The simplest physical topology for software data plane application like
VPP is vfNIC-to-vfNIC switching. Tested virtual topologies for 2-Node testbeds
are shown in figures below.

.. only:: latex

    .. raw:: latex

        \begin{figure}[H]
            \centering
                \graphicspath{{../_tmp/src/vpp_device_tests/}}
                \includegraphics[width=0.90\textwidth]{vf-2n-nic2nic}
                \label{fig:vf-2n-nic2nic}
        \end{figure}

.. only:: html

    .. figure:: ../vpp_device_tests/vf-2n-nic2nic.svg
        :alt: vf-2n-nic2nic
        :align: center

SUT1 is Docker Container (running Ubuntu, depending on the test suite), TG is
a Traffic Generator (running Ubuntu Container).

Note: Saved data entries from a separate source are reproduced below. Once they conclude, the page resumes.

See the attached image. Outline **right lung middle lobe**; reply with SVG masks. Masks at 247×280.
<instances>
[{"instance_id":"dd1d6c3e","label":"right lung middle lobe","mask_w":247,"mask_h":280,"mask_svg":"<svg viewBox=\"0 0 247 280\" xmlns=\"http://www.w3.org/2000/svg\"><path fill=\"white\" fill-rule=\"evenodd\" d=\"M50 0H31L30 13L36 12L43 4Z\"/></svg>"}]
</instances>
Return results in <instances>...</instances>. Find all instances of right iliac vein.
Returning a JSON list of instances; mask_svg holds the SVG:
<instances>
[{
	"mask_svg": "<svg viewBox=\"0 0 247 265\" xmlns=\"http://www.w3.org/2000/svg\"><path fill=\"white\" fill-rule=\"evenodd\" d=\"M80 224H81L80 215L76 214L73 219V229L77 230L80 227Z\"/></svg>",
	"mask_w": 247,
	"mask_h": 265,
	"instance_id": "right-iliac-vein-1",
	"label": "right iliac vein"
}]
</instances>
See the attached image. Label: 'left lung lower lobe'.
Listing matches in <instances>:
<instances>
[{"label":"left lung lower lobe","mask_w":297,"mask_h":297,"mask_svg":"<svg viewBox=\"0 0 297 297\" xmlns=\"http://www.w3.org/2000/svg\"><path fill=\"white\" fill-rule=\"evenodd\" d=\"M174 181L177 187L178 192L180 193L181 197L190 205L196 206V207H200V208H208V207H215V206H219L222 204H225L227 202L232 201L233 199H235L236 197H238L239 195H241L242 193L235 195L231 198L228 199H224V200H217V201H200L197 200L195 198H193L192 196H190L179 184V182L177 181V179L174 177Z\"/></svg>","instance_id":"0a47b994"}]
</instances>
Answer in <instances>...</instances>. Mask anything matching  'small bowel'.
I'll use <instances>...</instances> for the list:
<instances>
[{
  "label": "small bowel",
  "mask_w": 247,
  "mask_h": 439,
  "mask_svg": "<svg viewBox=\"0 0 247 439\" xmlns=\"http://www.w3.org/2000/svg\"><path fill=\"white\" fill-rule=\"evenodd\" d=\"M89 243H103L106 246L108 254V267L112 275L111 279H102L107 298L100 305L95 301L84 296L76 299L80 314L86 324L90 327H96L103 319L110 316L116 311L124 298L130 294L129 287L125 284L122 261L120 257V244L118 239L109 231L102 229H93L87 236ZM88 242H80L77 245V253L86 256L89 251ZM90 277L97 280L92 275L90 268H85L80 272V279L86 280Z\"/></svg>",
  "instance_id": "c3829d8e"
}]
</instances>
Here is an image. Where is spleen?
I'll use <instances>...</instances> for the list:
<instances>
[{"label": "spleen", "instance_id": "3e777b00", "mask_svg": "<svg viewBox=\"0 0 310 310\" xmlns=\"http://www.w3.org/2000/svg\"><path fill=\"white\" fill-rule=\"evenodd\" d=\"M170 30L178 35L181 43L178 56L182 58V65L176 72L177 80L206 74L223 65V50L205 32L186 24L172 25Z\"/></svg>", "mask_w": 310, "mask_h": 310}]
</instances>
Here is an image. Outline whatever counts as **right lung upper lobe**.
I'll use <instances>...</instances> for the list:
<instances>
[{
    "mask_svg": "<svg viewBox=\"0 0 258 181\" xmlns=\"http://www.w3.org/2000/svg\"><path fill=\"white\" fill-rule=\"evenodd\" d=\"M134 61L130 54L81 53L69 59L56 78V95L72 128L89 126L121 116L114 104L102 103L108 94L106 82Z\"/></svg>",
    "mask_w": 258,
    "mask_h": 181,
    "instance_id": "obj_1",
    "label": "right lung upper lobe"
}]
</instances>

SUTs run VPP
SW application in Linux user-mode as a Device Under Test (DUT) within
the container. TG runs Scapy SW application as a packet Traffic Generator.
Network connectivity between SUTs and to TG is provided using virtual function
of physical NICs.

Virtual topologies are created on-demand whenever a verification job is
started (e.g. triggered by the gerrit patch submission) and destroyed
upon completion of all functional tests. Each node is a container running on
physical server. During the test execution, all nodes are reachable thru
the Management (not shown above for clarity).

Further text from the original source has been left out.